🤖 AI Summary
The proliferation of online biomedical literature has exacerbated public comprehension barriers, primarily due to complex domain-specific terminology. Existing simplification corpora lack fine-grained annotations, hindering targeted modeling and rigorous evaluation. To address this, we propose JEBS—a novel, term-level biomedical simplification task—introducing the first fine-grained framework that decomposes simplification into three sequential stages: (1) identification of complex biomedical terms, (2) classification of replacement strategies along semantic, syntactic, or explanatory dimensions, and (3) generation of simplified text. We construct and publicly release the JEBS dataset, comprising 21,595 annotated term replacements across 10,314 unique terms and 400 abstracts.
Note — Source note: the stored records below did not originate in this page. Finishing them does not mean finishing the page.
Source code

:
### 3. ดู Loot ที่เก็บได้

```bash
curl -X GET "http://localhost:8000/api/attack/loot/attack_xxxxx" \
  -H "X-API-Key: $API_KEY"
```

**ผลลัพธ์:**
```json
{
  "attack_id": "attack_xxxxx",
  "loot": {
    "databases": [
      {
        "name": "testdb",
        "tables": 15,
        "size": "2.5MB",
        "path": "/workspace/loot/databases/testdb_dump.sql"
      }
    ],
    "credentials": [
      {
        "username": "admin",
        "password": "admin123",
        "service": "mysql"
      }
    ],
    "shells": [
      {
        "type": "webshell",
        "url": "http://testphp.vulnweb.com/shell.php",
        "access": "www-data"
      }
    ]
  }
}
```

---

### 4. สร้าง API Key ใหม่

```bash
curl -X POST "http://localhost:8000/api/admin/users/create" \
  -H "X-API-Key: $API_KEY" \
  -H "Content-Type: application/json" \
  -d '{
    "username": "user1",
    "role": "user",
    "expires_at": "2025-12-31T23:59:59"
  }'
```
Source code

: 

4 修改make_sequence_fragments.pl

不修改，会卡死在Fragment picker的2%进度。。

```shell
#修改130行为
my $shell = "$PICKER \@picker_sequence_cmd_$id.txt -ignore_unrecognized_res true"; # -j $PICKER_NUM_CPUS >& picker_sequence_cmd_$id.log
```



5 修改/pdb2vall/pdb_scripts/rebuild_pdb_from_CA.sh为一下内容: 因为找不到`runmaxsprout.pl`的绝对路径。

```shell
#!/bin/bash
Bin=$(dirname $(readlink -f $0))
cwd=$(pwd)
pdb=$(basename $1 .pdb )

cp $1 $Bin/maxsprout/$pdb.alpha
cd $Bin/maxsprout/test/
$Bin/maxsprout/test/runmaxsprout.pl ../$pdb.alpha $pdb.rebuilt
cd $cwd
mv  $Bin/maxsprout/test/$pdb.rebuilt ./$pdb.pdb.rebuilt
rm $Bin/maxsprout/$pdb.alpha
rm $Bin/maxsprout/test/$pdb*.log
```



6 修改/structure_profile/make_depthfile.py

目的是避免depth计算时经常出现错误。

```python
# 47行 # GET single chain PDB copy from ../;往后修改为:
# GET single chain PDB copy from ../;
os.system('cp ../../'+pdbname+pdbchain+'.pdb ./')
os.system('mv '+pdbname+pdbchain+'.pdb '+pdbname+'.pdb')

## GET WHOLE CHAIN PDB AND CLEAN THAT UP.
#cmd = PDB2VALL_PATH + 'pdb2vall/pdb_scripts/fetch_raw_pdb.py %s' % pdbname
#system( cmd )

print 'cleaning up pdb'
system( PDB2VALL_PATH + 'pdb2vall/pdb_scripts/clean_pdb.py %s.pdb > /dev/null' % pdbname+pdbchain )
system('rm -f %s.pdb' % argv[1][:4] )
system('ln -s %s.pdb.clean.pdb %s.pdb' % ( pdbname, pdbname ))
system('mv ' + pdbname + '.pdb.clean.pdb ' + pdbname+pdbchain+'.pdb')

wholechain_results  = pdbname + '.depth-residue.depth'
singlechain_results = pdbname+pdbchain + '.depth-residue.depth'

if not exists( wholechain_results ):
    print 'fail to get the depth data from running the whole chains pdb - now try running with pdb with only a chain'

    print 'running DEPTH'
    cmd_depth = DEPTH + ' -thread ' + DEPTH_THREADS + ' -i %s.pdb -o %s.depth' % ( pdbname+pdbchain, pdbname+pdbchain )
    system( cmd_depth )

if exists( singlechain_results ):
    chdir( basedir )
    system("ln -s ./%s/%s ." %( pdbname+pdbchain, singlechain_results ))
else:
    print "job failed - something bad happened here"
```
Additionally, we design a multi-stage model integrating rule-based matching with BERT and T5. Extensive experiments establish strong baselines and advance interpretable, evaluable biomedical terminology simplification research.
📝 Abstract
Online medical literature has made health information more available than ever, however, the barrier of complex medical jargon prevents the general public from understanding it. Though parallel and comparable corpora for Biomedical Text Simplification have been introduced, these conflate the many syntactic and lexical operations involved in simplification. To enable more targeted development and evaluation, we present a fine-grained lexical simplification task and dataset, Jargon Explanations for Biomedical Simplification (JEBS, https://github.com/bill-from-ri/JEBS-data ). The JEBS task involves identifying complex terms, classifying how to replace them, and generating replacement text. The JEBS dataset contains 21,595 replacements for 10,314 terms across 400 biomedical abstracts and their manually simplified versions. Additionally, we provide baseline results for a variety of rule-based and transformer-based systems for the three sub-tasks. The JEBS task, data, and baseline results pave the way for development and rigorous evaluation of systems for replacing or explaining complex biomedical terms.